THE shell didn’t disappear. It just rolled into some tall grass on the side of the road. A porcupine found it and carried it into the forest. He wanted to attach it to the back of his female companion so that mating wouldn’t hurt so bad on account of the quills.
“Now, we can really get to making love,” he told his wife Cassandra upon returning to their den with the turtle shell. “Put this on, baby.”

Uncle Frank’s diary was preserved after Owen McLaren destroyed all life on earth in the year 2020. It was used as the holy religious text for the civilization that restarted intelligent life on the planet. This civilization was not human but they found that the lessons inherent in the stories Frank Lee told, whether they were true or false, proved to have universal appeal. 


What follows is the original English language translation of the first page of Frank’s diary, which was just a series of personal notes. How it survived among the scattered ashes of a scorched earth is a mystery.

I NEVER WANTED THIS JOB. And now that there might be zombies out there, I really don’t want it. It was bad enough, I told Jay, that this McLaren fellow was essentially a John Doe. But corpse thieves? Who could’ve dreamt such a thing. Terry does a good job down at the morgue. It’s not his fault. The only reason we got involved in the first place was because they couldn’t ID him.

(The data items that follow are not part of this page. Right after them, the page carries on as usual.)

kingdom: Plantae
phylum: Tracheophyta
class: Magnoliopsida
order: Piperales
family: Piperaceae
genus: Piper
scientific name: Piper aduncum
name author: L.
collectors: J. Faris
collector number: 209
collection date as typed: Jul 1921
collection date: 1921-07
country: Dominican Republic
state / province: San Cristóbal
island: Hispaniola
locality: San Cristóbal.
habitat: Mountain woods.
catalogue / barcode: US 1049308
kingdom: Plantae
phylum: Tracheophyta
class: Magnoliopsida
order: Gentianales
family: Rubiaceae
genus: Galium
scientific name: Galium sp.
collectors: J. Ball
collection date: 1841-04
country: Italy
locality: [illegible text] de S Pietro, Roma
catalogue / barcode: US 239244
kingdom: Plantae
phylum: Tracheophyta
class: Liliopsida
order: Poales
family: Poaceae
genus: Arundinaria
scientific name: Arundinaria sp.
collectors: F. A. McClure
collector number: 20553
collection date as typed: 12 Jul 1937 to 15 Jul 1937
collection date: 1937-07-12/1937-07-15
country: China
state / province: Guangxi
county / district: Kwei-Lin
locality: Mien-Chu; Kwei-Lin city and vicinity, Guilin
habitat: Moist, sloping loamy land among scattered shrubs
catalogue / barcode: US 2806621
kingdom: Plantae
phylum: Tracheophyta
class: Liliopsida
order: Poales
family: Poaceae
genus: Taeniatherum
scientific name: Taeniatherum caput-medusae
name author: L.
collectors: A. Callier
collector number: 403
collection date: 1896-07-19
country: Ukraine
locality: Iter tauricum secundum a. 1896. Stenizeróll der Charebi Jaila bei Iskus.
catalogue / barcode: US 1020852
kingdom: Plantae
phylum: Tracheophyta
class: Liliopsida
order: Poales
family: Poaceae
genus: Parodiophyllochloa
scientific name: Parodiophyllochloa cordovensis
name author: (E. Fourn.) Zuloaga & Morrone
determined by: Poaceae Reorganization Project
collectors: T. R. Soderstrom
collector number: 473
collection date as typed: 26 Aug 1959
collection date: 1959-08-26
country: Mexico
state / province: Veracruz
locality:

It’s strange that this thing with Jay’s dogs happened at roughly the same time. In old Franzen of all places! It doesn’t make any sense but I feel like they’re related. Tessa’s doing better, thank God. I want to try to make it down there when they fit her for the legs. It made me think of Dad for some reason. I started to imagine what if that mine hadn’t killed him, had only maimed him. He’d be like Tessa. Cops one generation, legless the next, and so on. If only that were the case. There were no wars when I came of age so I followed in Grandpa’s footsteps. It made me sad that Grandpa delayed his retirement for so long. For what? So he could hang a picture with both of us in matching uniforms and then die a year later? I would’ve liked to have tried my luck in the Middle East, tried my luck at a war like Dad. But I was born too soon. If Elle or Tessa (can she still have babies? I don’t see why not) have any kids, maybe they’ll end up on the force with me. (Just kidding, of course.) April’s been a lousy Mom to them. That’s just the truth of it. I hate saying it. I’ve tried to be a father figure, in my own way. God knows April never had an interest in bringing one into the picture. Come to think of it, that there was the very first “Mystery Man.” Elle’s Daddy, also a John Doe. Haha. Oh, it makes me laugh sometimes.